━━ Trecho citado ━━
Assim, analisando o permissivo contido no § 3º do art. 91, não encontramos a previsão de nenhum período de vacância, o que haveria de se dar por meio da previsão de cláusula que trouxesse a seguinte expressão: “esta lei entra em vigor após decorridos (o número de) dias de sua publicação oficial”, conforme determina a Lei Complementar nº 95/98. Em verdade, diante do texto da Lei nº 13.303/16, tem-se por indiscutível a presença de expressões recomendando apenas promover-se as adaptações necessárias à adequação do que traz por disposto.
Veja-se que essa preocupação de adaptação à nova Lei tem razão de ser porquanto se encontram nela vários procedimentos novos, como as mudanças no propósito das licitações, que, agora, devem selecionar a proposta mais vantajosa, inclusive no que se refere ao ciclo de vida do objeto; a possibilidade de se adotar a manifestação de interesse privado para o recebimento de proposta; a busca da maior vantagem competitiva para a empresa pública ou sociedade de economia mista, tudo considerando custos e benefícios, diretos e indiretos, de natureza econômica, social ou ambiental; a observação de política de integridade nas transações com partes interessadas, entre outros.
Ademais, a Lei especificou, em seu art. 97, o início de sua vigência na mesma data de sua publicação, abstraindo qualquer possibilidade de se aplicar o período de vacatio legis.
Se a par de tudo quanto se disse ainda fosse defendido prazo para que os destinatários da Lei tomassem conhecimento de sua existência e fizessem suas adaptações até que ela entrasse efetivamente em vigor, mesmo assim não seria razoável adotar-se um período tão longo como o de 24 meses. Para tanto, basta a observância das regras expostas no próprio Código Civil, que trata da vigência e eficácia da lei e atribui relevância ímpar a essa matéria, quando estabelece, em seu art. 1º, que, salvo disposição contrária, toda Lei começa a vigorar no país 45 dias depois de oficialmente publicada.
━━━
━━ Linhas de dados ━━
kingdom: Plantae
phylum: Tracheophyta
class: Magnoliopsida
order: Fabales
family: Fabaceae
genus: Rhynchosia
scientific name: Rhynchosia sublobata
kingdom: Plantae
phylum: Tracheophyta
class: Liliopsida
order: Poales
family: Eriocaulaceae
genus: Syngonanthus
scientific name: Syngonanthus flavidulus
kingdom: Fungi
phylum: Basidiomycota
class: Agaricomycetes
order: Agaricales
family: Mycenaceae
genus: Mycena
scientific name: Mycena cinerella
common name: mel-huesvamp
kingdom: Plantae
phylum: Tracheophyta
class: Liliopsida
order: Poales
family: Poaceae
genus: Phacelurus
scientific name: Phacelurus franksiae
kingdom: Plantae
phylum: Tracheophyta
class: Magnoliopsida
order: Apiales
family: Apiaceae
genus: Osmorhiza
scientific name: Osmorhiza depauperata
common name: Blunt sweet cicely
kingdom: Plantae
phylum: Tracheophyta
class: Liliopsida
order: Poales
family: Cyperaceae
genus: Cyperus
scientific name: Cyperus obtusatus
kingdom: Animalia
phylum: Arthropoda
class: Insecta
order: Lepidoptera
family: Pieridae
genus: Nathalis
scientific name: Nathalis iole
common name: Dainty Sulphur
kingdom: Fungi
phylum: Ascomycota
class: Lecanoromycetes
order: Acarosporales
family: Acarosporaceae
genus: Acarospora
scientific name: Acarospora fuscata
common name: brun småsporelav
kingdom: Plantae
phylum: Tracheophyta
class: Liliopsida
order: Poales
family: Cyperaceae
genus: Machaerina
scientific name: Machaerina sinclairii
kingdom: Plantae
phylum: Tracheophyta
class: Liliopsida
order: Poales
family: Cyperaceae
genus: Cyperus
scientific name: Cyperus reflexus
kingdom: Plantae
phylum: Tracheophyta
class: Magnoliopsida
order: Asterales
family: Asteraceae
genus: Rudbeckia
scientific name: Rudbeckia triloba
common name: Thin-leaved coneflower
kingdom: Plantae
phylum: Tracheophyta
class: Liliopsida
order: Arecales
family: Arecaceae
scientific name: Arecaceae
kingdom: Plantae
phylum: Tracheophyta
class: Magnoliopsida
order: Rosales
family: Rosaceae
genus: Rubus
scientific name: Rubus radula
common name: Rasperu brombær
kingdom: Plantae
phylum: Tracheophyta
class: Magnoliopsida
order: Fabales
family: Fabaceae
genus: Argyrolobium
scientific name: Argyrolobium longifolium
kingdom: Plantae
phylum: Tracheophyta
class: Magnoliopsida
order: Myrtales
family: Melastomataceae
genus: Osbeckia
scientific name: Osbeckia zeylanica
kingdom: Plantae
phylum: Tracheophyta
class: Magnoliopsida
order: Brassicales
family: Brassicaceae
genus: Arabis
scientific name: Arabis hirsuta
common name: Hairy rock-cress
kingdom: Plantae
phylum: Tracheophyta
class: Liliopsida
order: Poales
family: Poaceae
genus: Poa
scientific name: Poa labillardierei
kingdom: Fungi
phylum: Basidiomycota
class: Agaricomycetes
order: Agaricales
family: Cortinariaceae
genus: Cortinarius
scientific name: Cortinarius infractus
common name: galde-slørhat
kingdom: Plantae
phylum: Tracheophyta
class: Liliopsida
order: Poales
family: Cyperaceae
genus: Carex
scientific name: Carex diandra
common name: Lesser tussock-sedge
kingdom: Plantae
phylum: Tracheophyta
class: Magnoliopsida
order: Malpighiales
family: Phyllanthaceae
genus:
━━━
■ Instruções de trabalho ■
1) Enumere os procedimentos novos da Lei nº 13.303/16 que o trecho citado apresenta.
2) Com base no trecho citado, responda:
(a) Em que artigo a Lei nº 13.303/16 especificou o início de sua vigência?
(b) Qual lei complementar determina a forma da cláusula que prevê o período de vacância?
(c) Conforme o art. 1º do Código Civil, quantos dias depois de oficialmente publicada toda lei começa a vigorar no país, salvo disposição contrária?

■ Respostas em ordem ■
1)
- Licitações que devem selecionar a proposta mais vantajosa, inclusive no que se refere ao ciclo de vida do objeto
- Possibilidade de adotar a manifestação de interesse privado para o recebimento de proposta
- Busca da maior vantagem competitiva para a empresa pública ou sociedade de economia mista, considerando custos e benefícios, diretos e indiretos, de natureza econômica, social ou ambiental
- Observação de política de integridade nas transações com partes interessadas

2)
(a) No art. 97.
(b) A Lei Complementar nº 95/98.
(c) 45 dias.